The available operating systems include general-purpose Linux distributions, network operating systems, and firewall/router images such as VyOS, OpenWrt, SONiC, and OPNsense. Users can also create custom images to extend faithfulness.

The reader is welcome to try Antrieb. The easiest way is through Claude.ai. Add a connector with the MCP server: https://antrieb.sh/mcp. Then run an infra task.

For example:

Create a SONiC switch with two isolated LANs, attach three Ubuntu nodes, install k3s, deploy nginx with anti-affinity, and verify failover.

Or:

Create a 4-node cluster. On three nodes, install httpd on port 6700; on the fourth, install HAProxy and configure it as a load balancer.

Not every check needs live execution by the AI agent. When infra code is generated some questions can be answered from the existing configuration, through static analysis, simulation, or modelling, and Antrieb supports these approaches as well. For instance, Cisco and Arista configs can be checked with the Batfish images.
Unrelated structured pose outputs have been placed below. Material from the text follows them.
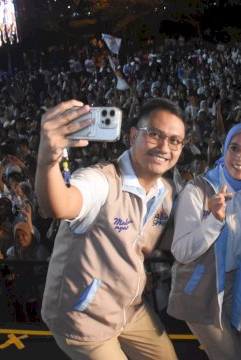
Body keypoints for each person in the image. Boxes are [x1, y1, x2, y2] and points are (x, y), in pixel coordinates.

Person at [36, 98, 183, 360]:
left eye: (174, 140)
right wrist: (47, 160)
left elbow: (152, 240)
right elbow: (60, 205)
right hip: (83, 318)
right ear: (133, 136)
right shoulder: (100, 181)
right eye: (155, 135)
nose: (164, 147)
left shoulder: (166, 192)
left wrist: (211, 224)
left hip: (129, 309)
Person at [168, 123, 241, 360]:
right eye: (234, 148)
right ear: (224, 149)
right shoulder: (197, 191)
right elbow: (181, 252)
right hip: (201, 289)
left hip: (240, 288)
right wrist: (213, 221)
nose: (240, 157)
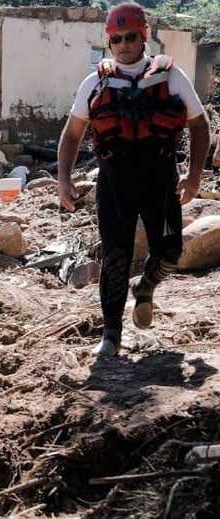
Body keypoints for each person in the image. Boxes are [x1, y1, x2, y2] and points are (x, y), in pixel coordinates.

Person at [57, 2, 209, 357]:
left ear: (143, 38)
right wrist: (63, 179)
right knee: (115, 257)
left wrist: (194, 176)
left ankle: (146, 289)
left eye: (130, 37)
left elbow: (200, 126)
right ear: (109, 43)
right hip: (114, 185)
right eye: (116, 39)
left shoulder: (171, 75)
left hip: (161, 181)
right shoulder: (95, 81)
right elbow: (72, 134)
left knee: (170, 252)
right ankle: (111, 334)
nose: (123, 45)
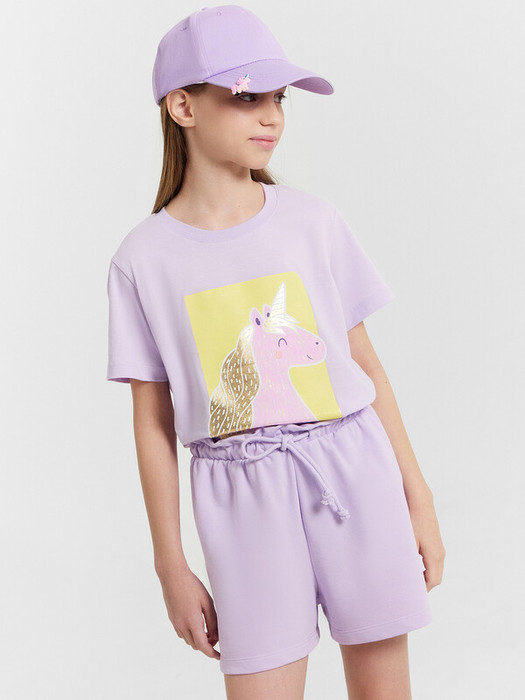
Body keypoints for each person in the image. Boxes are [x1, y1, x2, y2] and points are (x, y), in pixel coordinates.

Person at [106, 5, 445, 699]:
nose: (271, 117)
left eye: (279, 99)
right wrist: (170, 563)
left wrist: (419, 498)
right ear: (182, 107)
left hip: (353, 475)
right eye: (246, 97)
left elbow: (366, 367)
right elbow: (152, 421)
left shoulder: (311, 222)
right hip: (239, 498)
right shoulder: (143, 259)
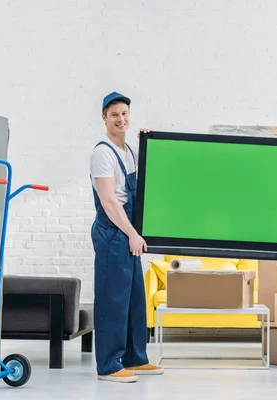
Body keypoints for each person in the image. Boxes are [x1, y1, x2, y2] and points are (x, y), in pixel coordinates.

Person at [89, 91, 164, 383]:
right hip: (113, 232)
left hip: (128, 232)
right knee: (113, 300)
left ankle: (135, 358)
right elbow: (109, 201)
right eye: (114, 115)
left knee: (134, 298)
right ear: (104, 118)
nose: (121, 119)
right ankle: (108, 365)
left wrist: (148, 143)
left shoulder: (130, 150)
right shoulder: (102, 153)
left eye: (125, 114)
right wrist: (132, 233)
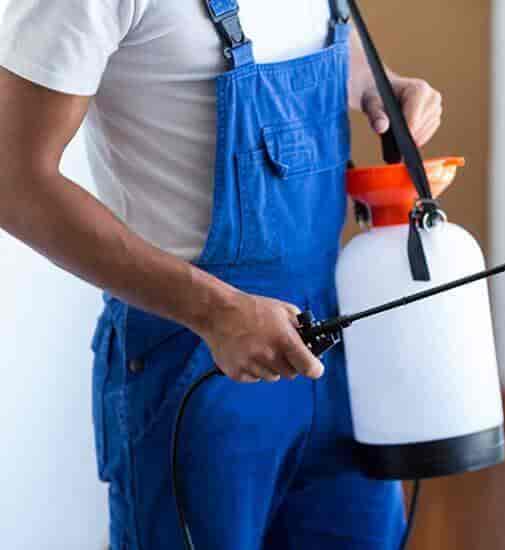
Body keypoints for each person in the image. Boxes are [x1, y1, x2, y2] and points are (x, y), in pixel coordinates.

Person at [0, 1, 443, 548]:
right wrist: (214, 311)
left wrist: (378, 86)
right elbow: (14, 181)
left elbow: (309, 36)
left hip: (336, 342)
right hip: (193, 358)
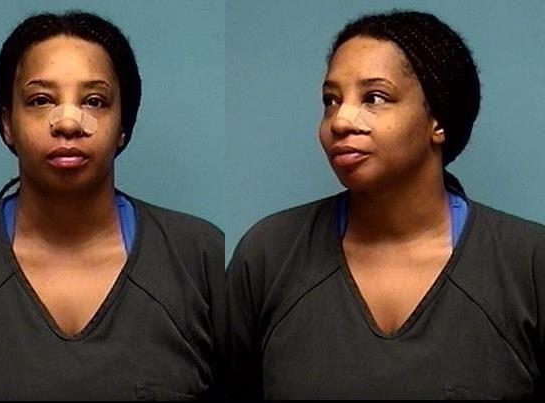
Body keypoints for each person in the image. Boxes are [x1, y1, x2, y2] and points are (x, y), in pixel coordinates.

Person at [226, 9, 545, 400]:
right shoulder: (270, 255)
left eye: (374, 98)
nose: (340, 121)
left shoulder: (529, 264)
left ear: (438, 121)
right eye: (331, 100)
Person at [0, 11, 224, 400]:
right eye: (41, 100)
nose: (68, 123)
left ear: (123, 126)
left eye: (94, 101)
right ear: (7, 124)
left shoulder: (201, 257)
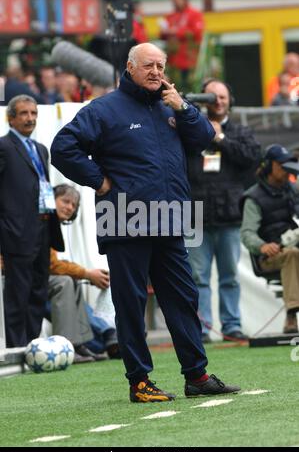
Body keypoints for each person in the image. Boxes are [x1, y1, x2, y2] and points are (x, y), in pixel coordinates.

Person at [51, 42, 241, 402]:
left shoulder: (172, 106)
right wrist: (99, 180)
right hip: (125, 218)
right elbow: (63, 147)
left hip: (171, 220)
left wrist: (183, 108)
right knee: (131, 302)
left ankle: (197, 376)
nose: (155, 72)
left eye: (160, 65)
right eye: (148, 65)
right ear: (130, 67)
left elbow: (204, 139)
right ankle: (139, 381)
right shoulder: (105, 109)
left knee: (183, 298)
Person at [187, 79, 261, 343]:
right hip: (194, 214)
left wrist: (219, 138)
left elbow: (252, 158)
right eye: (211, 97)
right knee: (198, 277)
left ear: (230, 100)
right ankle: (202, 329)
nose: (217, 101)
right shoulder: (191, 130)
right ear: (202, 100)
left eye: (222, 97)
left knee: (229, 276)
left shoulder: (240, 131)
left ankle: (231, 326)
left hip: (230, 214)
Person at [0, 94, 63, 347]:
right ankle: (17, 347)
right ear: (10, 118)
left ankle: (33, 344)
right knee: (18, 291)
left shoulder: (40, 149)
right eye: (24, 113)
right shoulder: (3, 146)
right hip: (16, 230)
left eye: (34, 113)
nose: (30, 118)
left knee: (38, 289)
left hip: (43, 225)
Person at [48, 183, 119, 362]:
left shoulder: (52, 226)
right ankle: (80, 342)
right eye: (65, 201)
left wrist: (83, 274)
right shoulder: (42, 223)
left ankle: (84, 343)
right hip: (21, 280)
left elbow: (53, 264)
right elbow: (52, 265)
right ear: (52, 200)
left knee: (71, 280)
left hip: (37, 281)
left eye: (73, 205)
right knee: (65, 281)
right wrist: (87, 273)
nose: (69, 207)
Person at [241, 144, 299, 334]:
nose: (286, 169)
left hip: (294, 246)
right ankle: (292, 315)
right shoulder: (253, 198)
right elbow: (247, 233)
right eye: (282, 165)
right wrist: (263, 246)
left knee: (294, 253)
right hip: (270, 256)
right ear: (269, 166)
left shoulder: (292, 190)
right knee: (292, 254)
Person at [159, 0, 204, 92]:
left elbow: (197, 32)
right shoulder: (170, 16)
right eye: (173, 1)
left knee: (189, 87)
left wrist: (176, 31)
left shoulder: (194, 14)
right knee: (174, 87)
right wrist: (165, 32)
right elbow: (162, 35)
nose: (175, 3)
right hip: (173, 60)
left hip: (189, 59)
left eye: (176, 1)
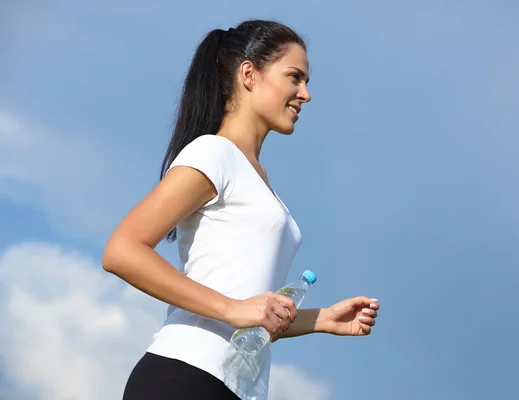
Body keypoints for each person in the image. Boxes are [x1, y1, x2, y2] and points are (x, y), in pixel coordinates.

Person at [102, 19, 380, 400]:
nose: (306, 94)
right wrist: (232, 308)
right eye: (295, 77)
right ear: (249, 73)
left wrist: (321, 319)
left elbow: (250, 313)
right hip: (186, 374)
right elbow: (121, 250)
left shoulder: (257, 178)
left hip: (236, 388)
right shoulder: (214, 154)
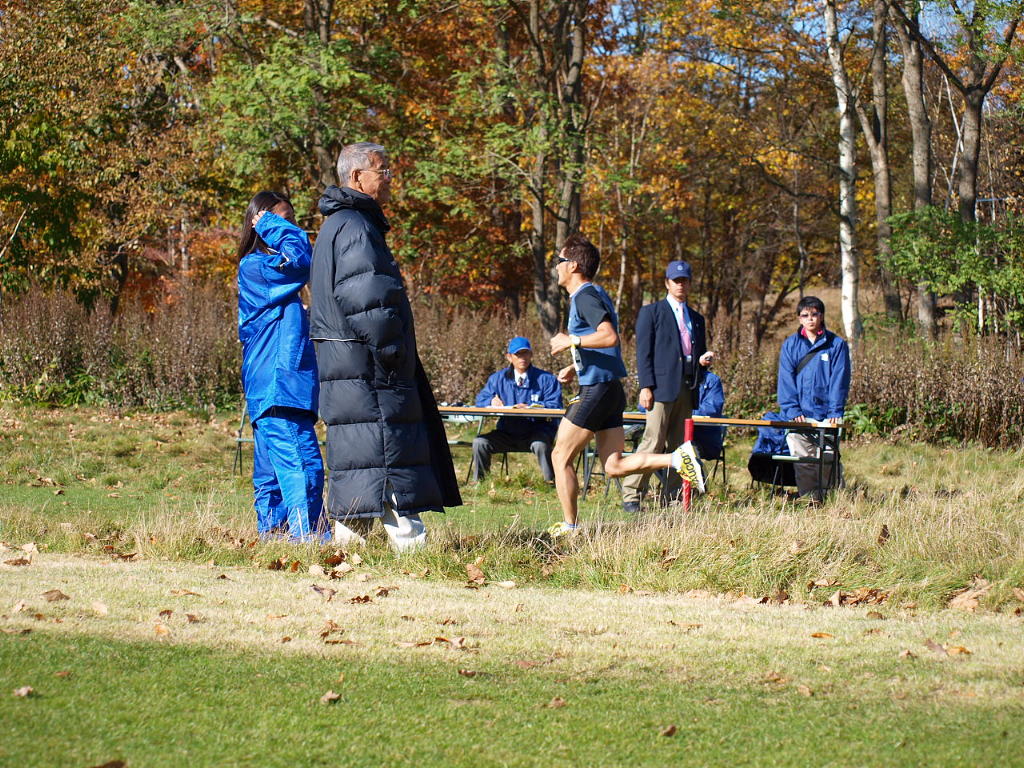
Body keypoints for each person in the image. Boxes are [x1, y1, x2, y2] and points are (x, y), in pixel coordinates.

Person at [309, 142, 462, 551]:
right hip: (371, 371)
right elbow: (369, 301)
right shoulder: (356, 227)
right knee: (388, 455)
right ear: (358, 177)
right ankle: (413, 552)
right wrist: (395, 354)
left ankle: (345, 552)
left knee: (359, 461)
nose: (390, 177)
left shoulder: (337, 225)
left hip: (346, 368)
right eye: (383, 170)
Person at [547, 234, 705, 537]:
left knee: (559, 456)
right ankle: (677, 458)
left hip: (597, 391)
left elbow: (608, 336)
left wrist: (571, 341)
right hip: (610, 389)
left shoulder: (584, 296)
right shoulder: (596, 293)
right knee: (614, 465)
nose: (556, 267)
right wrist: (576, 363)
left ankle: (570, 526)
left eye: (560, 260)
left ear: (574, 265)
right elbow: (604, 345)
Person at [236, 191, 324, 542]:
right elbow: (301, 261)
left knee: (272, 473)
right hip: (279, 385)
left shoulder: (269, 276)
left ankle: (274, 539)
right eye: (282, 219)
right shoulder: (257, 267)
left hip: (274, 387)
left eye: (291, 220)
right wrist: (274, 225)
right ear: (261, 222)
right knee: (303, 465)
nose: (292, 227)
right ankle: (309, 541)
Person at [621, 260, 715, 512]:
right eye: (676, 280)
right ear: (667, 283)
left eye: (685, 280)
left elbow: (696, 352)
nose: (681, 285)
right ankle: (632, 494)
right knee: (653, 440)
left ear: (690, 284)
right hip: (660, 388)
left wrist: (702, 361)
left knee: (680, 446)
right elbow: (643, 353)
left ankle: (673, 497)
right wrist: (645, 386)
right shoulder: (651, 312)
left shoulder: (697, 318)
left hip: (687, 387)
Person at [777, 295, 851, 502]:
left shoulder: (836, 345)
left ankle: (833, 499)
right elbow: (785, 381)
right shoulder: (790, 345)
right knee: (804, 461)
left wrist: (835, 411)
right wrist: (793, 409)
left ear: (822, 316)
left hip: (827, 414)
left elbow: (839, 381)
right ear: (799, 318)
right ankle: (810, 500)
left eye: (814, 314)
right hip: (798, 415)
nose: (810, 319)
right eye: (805, 315)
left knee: (828, 458)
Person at [472, 336, 562, 482]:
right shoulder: (497, 379)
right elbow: (480, 401)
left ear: (531, 355)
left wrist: (533, 407)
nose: (522, 358)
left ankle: (551, 483)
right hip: (506, 432)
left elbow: (555, 405)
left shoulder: (547, 379)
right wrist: (491, 401)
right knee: (480, 443)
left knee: (540, 445)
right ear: (509, 357)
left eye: (525, 353)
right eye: (518, 354)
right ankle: (479, 483)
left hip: (537, 433)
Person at [692, 369, 725, 461]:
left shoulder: (712, 380)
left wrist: (684, 412)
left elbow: (712, 409)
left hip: (704, 439)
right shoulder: (673, 378)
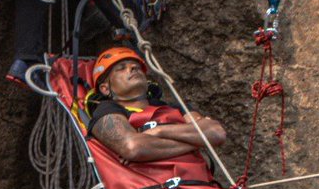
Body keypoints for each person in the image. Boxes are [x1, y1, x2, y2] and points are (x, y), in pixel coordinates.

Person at [86, 46, 226, 164]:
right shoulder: (106, 111)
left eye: (136, 66)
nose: (133, 68)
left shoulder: (174, 107)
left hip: (203, 188)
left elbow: (216, 133)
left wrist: (159, 131)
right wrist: (197, 141)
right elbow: (134, 148)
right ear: (105, 88)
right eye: (121, 68)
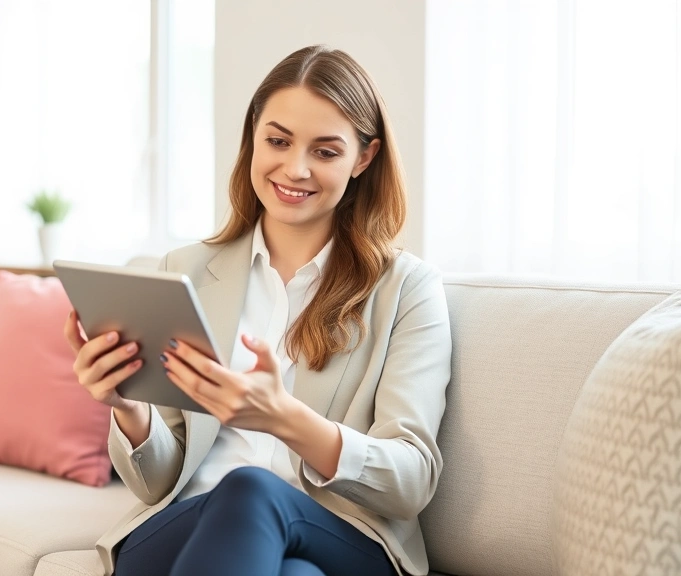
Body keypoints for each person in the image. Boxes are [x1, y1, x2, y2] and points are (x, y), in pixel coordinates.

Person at [64, 44, 452, 576]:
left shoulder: (407, 289)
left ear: (364, 157)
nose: (295, 168)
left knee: (252, 490)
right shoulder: (187, 270)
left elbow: (411, 481)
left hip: (340, 531)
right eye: (278, 141)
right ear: (252, 137)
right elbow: (157, 482)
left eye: (325, 151)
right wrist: (127, 407)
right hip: (194, 524)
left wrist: (287, 419)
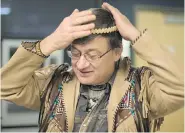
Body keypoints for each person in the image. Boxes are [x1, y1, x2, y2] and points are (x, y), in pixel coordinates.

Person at [1, 2, 184, 132]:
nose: (80, 64)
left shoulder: (142, 88)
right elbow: (6, 86)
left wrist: (136, 36)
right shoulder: (54, 83)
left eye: (93, 55)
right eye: (76, 53)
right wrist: (50, 43)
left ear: (117, 52)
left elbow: (180, 89)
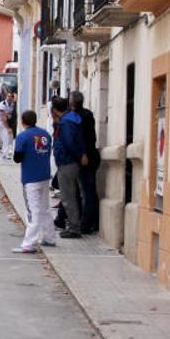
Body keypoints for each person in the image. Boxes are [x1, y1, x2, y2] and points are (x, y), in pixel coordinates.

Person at [12, 110, 56, 253]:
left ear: (23, 122)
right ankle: (50, 237)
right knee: (45, 208)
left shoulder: (22, 136)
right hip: (44, 175)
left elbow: (17, 158)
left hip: (30, 177)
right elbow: (49, 152)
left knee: (33, 211)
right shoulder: (46, 135)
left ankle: (29, 243)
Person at [52, 96, 85, 238]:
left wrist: (77, 155)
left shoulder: (65, 123)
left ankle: (73, 227)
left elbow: (69, 142)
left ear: (54, 110)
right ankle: (74, 224)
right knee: (72, 195)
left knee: (68, 196)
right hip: (72, 162)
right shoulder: (72, 119)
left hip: (67, 162)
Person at [72, 91, 101, 234]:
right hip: (91, 156)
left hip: (84, 158)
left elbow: (81, 138)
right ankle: (92, 221)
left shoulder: (76, 117)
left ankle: (86, 223)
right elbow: (92, 137)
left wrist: (82, 154)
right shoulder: (88, 114)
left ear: (72, 102)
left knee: (85, 192)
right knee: (89, 191)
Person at [0, 90, 15, 159]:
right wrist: (8, 128)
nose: (9, 98)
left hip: (3, 123)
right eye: (8, 96)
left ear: (13, 98)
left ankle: (5, 154)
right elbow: (3, 118)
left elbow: (8, 115)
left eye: (10, 97)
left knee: (6, 138)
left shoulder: (12, 105)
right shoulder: (2, 104)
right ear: (6, 97)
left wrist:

These approaches answer different questions, and the agent can reach for whichever the task needs.

Conclusion

The advice from Anthropic's guide is simple:

"Claude does the work, runs the check, reads the result, and iterates until the check passes."

That loop is now ordinary in software, and infrastructure deserves the same treatment. Today, many infrastructure prompts produce infrastructure code and, in the optimistic case, human verify them. The model writes, and the human provisions, deploys, inspects, diagnoses, and decides what passes.

A realistic disposable environment changes that loop because the agent can provision the machines, wire them, deploy the system, inspect the outcome, run checks, and keep iterating until the checks pass. That is the idea behind instant ephemeral infrastructure for AI agents. See Antrieb in Action.

If AI infrastructure agents are going to become genuinely useful and safe, they need a place where reality can answer back. Antrieb gives them that place.